1. Tours can be a highly efficient and more relaxing way of seeing things in a short period of time. There are certain places and things that are really hard to see efficiently and are easier to tour. An organized tour means that you don’t have to be constantly planning, plotting, and scheduling. You don’t have to worry that your transfer isn’t showing up and that you have to get to the next location today because you only have 10 days and have activities scheduled at the next location. Moreover, sometimes on vacation I don’t want to have to worry about the details!
2. All tours are not made equal. Repeat: All organized tours ARE NOT made equal. This echoes what I said above. Come on–the big bus tours with 60 people in Kruger going on safari are light years away from tours with well-known, good operators and 10-12 people.
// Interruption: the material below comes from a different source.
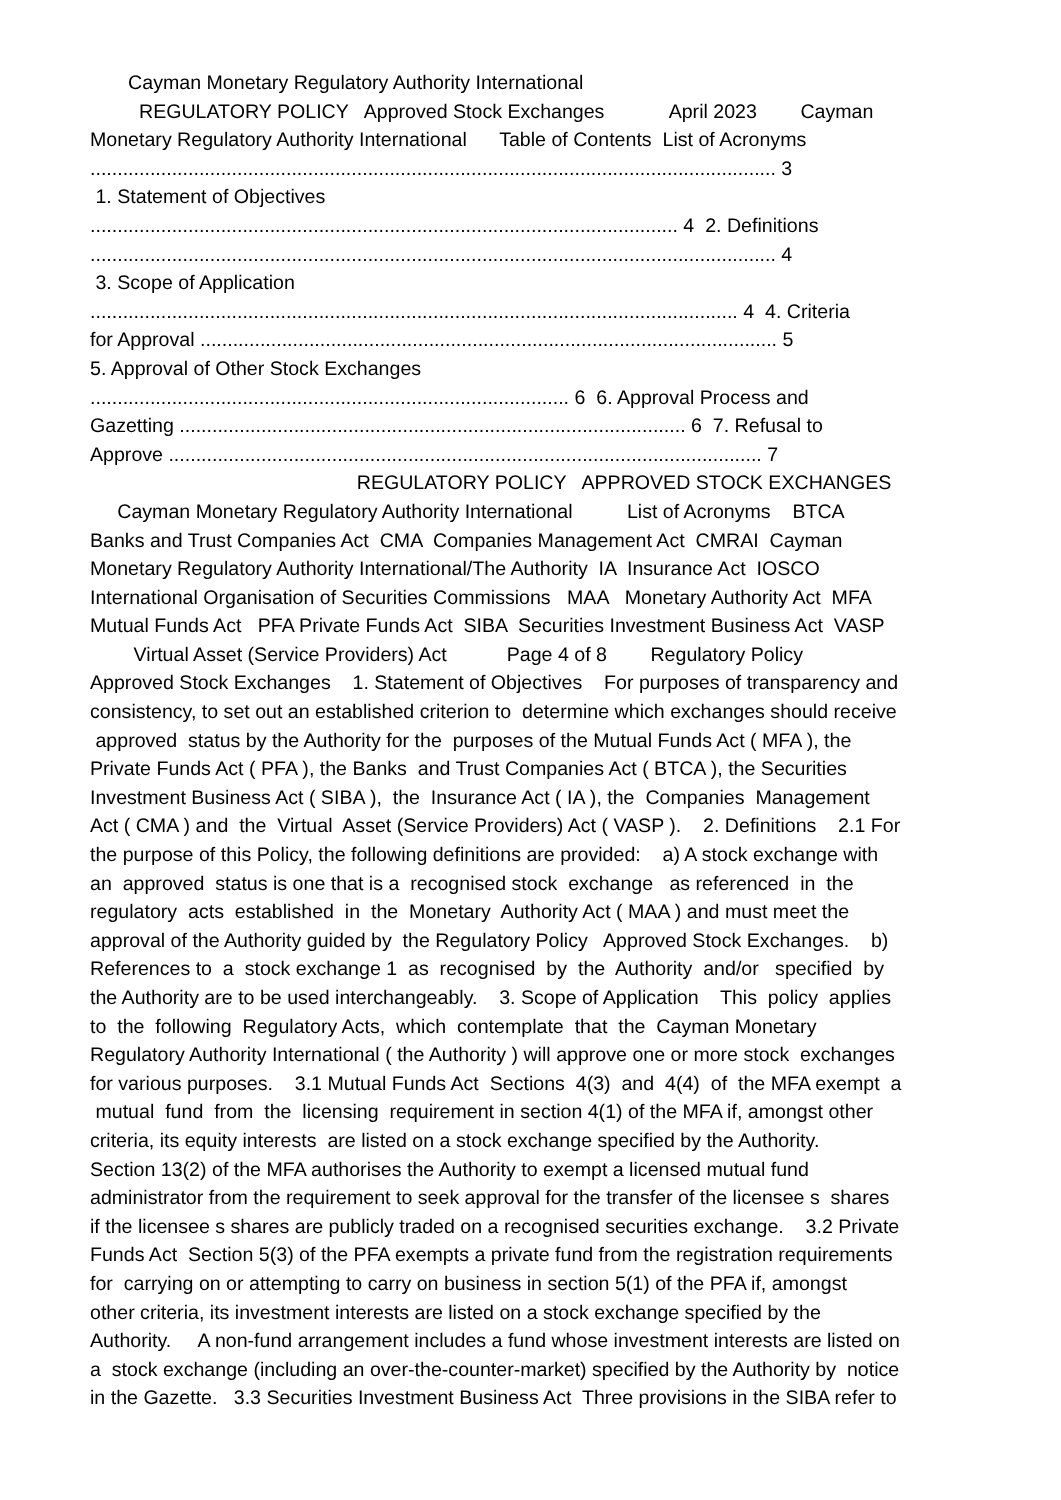Cayman Monetary Regulatory Authority International REGULATORY POLICY Approved Stock Exchanges April 2023 Cayman Monetary Regulatory Authority International Table of Contents List of Acronyms .............................................................................................................................. 3 1. Statement of Objectives ............................................................................................................ 4 2. Definitions .............................................................................................................................. 4 3. Scope of Application ....................................................................................................................... 4 4. Criteria for Approval .......................................................................................................... 5 5. Approval of Other Stock Exchanges ........................................................................................ 6 6. Approval Process and Gazetting ............................................................................................. 6 7. Refusal to Approve ............................................................................................................. 7 REGULATORY POLICY APPROVED STOCK EXCHANGES Cayman Monetary Regulatory Authority International List of Acronyms BTCA Banks and Trust Companies Act CMA Companies Management Act CMRAI Cayman Monetary Regulatory Authority International/The Authority IA Insurance Act IOSCO International Organisation of Securities Commissions MAA Monetary Authority Act MFA Mutual Funds Act PFA Private Funds Act SIBA Securities Investment Business Act VASP Virtual Asset (Service Providers) Act Page 4 of 8 Regulatory Policy Approved Stock Exchanges 1. Statement of Objectives For purposes of transparency and consistency, to set out an established criterion to determine which exchanges should receive approved status by the Authority for the purposes of the Mutual Funds Act ( MFA ), the Private Funds Act ( PFA ), the Banks and Trust Companies Act ( BTCA ), the Securities Investment Business Act ( SIBA ), the Insurance Act ( IA ), the Companies Management Act ( CMA ) and the Virtual Asset (Service Providers) Act ( VASP ). 2. Definitions 2.1 For the purpose of this Policy, the following definitions are provided: a) A stock exchange with an approved status is one that is a recognised stock exchange as referenced in the regulatory acts established in the Monetary Authority Act ( MAA ) and must meet the approval of the Authority guided by the Regulatory Policy Approved Stock Exchanges. b) References to a stock exchange 1 as recognised by the Authority and/or specified by the Authority are to be used interchangeably. 3. Scope of Application This policy applies to the following Regulatory Acts, which contemplate that the Cayman Monetary Regulatory Authority International ( the Authority ) will approve one or more stock exchanges for various purposes. 3.1 Mutual Funds Act Sections 4(3) and 4(4) of the MFA exempt a mutual fund from the licensing requirement in section 4(1) of the MFA if, amongst other criteria, its equity interests are listed on a stock exchange specified by the Authority. Section 13(2) of the MFA authorises the Authority to exempt a licensed mutual fund administrator from the requirement to seek approval for the transfer of the licensee s shares if the licensee s shares are publicly traded on a recognised securities exchange. 3.2 Private Funds Act Section 5(3) of the PFA exempts a private fund from the registration requirements for carrying on or attempting to carry on business in section 5(1) of the PFA if, amongst other criteria, its investment interests are listed on a stock exchange specified by the Authority. A non-fund arrangement includes a fund whose investment interests are listed on a stock exchange (including an over-the-counter-market) specified by the Authority by notice in the Gazette. 3.3 Securities Investment Business Act Three provisions in the SIBA refer to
Yes, I realize much of this has to do with what you can afford, but I really dislike that these tours get lumped together and crapped on together. Perhaps most importantly, tour companies vary widely on their treatment of employees, approach to conservation and environment issues, cultural learning, etc. This also relates directly to the next three points…
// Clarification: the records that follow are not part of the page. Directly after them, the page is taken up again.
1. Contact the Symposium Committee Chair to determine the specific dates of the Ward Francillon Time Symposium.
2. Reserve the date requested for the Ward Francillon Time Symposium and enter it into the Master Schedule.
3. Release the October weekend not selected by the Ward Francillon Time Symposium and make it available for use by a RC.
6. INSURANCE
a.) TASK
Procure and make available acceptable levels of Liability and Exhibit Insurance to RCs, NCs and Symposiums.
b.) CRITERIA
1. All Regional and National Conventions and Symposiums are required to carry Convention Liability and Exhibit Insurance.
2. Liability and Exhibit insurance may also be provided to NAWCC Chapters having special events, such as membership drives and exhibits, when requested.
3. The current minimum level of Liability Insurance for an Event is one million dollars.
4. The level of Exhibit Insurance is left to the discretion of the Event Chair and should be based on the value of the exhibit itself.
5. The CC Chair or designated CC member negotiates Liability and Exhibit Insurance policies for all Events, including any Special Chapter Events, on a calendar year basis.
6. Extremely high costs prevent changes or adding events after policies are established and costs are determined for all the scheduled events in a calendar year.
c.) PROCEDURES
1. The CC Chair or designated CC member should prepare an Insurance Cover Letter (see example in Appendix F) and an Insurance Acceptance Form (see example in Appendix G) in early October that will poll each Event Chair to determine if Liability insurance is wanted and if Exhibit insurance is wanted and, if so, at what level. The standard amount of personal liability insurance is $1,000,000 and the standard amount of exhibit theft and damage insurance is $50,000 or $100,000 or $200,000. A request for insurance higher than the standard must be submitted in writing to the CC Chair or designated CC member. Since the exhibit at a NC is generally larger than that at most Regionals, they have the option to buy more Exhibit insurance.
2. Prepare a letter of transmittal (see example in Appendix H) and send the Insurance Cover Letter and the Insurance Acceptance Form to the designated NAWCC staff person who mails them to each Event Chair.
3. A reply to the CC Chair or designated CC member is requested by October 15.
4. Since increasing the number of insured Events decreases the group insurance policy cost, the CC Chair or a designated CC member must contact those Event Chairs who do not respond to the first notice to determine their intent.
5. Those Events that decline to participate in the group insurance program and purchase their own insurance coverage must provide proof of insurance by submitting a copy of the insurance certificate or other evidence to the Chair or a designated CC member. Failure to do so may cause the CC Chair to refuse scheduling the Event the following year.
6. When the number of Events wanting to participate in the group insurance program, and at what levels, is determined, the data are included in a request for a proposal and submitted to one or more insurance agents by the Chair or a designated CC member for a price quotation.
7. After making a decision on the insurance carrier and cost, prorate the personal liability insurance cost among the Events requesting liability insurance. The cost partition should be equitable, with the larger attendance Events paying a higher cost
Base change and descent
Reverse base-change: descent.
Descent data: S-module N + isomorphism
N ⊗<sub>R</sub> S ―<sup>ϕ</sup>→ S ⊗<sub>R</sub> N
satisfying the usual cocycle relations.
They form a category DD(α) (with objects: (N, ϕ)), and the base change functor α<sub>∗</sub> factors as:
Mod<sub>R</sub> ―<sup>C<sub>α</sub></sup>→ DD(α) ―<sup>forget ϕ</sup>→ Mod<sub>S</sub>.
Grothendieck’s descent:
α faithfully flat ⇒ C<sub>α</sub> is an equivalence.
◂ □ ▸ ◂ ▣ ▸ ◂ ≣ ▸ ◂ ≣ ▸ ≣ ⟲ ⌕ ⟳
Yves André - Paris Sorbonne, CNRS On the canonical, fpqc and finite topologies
3. You can be just as isolated/un-immersed in a ritzy hotel, traveling independently, as you can be in an organized tour (YOUR CHOICE!) This is one of my pet peeves–those who stress independent travel, then go to a resort and don’t leave, or leave to go see the popular sights, go to a nice restaurant, and return to the hotel and claim that their experience was more “authentic” than someone who went on a tour. What a load of crap. A trip is what you make of it, and who and how you choose to engage, regardless of how you travel. While big box tours may not offer such opportunities, smaller tours most definitely do.
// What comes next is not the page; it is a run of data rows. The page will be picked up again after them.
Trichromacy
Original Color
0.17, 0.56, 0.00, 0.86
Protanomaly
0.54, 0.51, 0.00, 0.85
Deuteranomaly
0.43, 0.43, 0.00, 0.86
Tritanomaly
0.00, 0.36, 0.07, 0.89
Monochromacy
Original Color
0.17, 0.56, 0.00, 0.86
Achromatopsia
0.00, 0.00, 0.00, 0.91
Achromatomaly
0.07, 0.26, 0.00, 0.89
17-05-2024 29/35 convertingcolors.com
4. Tours are NOT just for people that haven’t traveled, or are uncomfortable traveling independently. Again, seriously? Some of the most interesting people I’ve ever met were on tours. Incredible, inspiring, people. People with amazing careers. Fun life stories. Most have traveled independently quite extensively, and are at ease in different cultures. Yes, we’ve had some real doozies on tours too (people that required apologizing for…never fun). But this has truly been the exception, not the rule. Again, depends on the type of tour–please see #2!
5. Not all tours are “bad deals” when you add up the cost of all the hotels, meals, and services. The constant implication (or explicit complaint) that all tours are rip-offs is just silly. Yup, there are rip-offs, but if you aren’t paying attention, you can be ripped off whether you spend $800 on a sh*tty Groupon deal or $10,000 on a tour that should have been $5,000. Price out how much services and hotels would be separately, to avoid paying a “luxury” tour company $1000 a night for a room that is selling for $150 online. Be an educated consumer and be sure that you are paying for what you get; but avoid falling into the trap of thinking that just because it says tour that it just has to be overpriced.
Do you think there is a time and a place for organized tours? What has your experience been?